During his hearing at the Amtsgericht Freudenstadt Magistrates’ court in Freudenstadt, Germany, the courtroom heard from the undercover officer behind those deals. According to the official testimony, the officer and the defendant—now 23-years-old—had met four times. Under the suspicion that the defendant was a drug dealer, the officer approached the dealer for the first time in October 2015.

His suspicions were confirmed when the man offered to sell the officer an ecstasy pill. The officer purchased it. Not four days later, at the same location, the officer meet with the vendor again. At the second meeting, the undercover Freudenstadt Criminal Police Department officer bought a quantity of marijuana valued at $120 (unspecified weight). Those transactions concluded their business for the month of October.

In November, similar events transpired. He approached the dealer at the usual location—a train station where the 23-year-old had set up shop—and bought five ecstasy pills. He claimed that the defendant pulled the pills from a much larger bag of pills. The “larger bag of pills” contained “about 30” pills, the officer claimed. The prosecution wanted the dealer to name his supplier or take the blame for being a larger drug supplier, thanks to this statement.

Claiming this part of the narrative was nothing more than fiction, the 23-year-old adamantly denied having another bag of pills. He had not purchased drugs in bulk from the darknet or otherwise, but wouldn’t reveal where he had obtained the assortment of substances.

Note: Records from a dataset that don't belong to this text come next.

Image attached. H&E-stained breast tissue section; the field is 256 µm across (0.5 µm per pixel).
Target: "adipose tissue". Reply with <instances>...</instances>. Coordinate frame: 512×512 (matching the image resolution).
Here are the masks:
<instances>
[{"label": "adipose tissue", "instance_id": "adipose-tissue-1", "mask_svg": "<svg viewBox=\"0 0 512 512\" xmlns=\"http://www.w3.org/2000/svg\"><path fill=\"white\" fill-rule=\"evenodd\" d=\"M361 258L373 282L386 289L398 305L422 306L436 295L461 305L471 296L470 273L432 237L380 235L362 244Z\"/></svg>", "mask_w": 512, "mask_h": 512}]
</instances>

Before the arrest, they met one final time. During the fourth deal, the officer purchased four ecstasy pills and two grams of hashish. Months later, city police arrested the man for drug trafficking and possession. As officers made the arrest in March 2016, they found $412 and two grams of amphetamines.

This information came from the undercover officer’s official testimony. And armed with it, the prosecution pushed for a prison sentence of seven months. Several factors, one of which was a sensible and lenient judge, contributed to the relaxed penalty. A second factor was the testimony of another police officer investigating a drug trafficking case. The prosecution, since the 23-year-old refused to finger his supplier, attempted to use that information against him. The testimony of the additional police officer revealed that the defendant himself was not the supplier. He also proved that the defendant sold for no reason other than consumables; although he used drugs, the young man had not “sold drugs for a profit.”

The officer explained the he had been investigating a large-scale drug dealer that purchased in bulk from darknet markets. He resold the drugs, mainly marijuana and ecstasy, to dealers in Freudenstadt. One of those “dealers,” he said, was the defendant.

The defendant had acknowledged his guilt at the beginning of the hearing. And after hearing that another investigation had taken care of the supplier and that the 23-year-old only sold to support himself, the judge denied the Prosecutor’s request. Instead of seven months incarceration, he passed down a penalty in the form of a $1,700 monetary penalty that could be replaced with community service hours.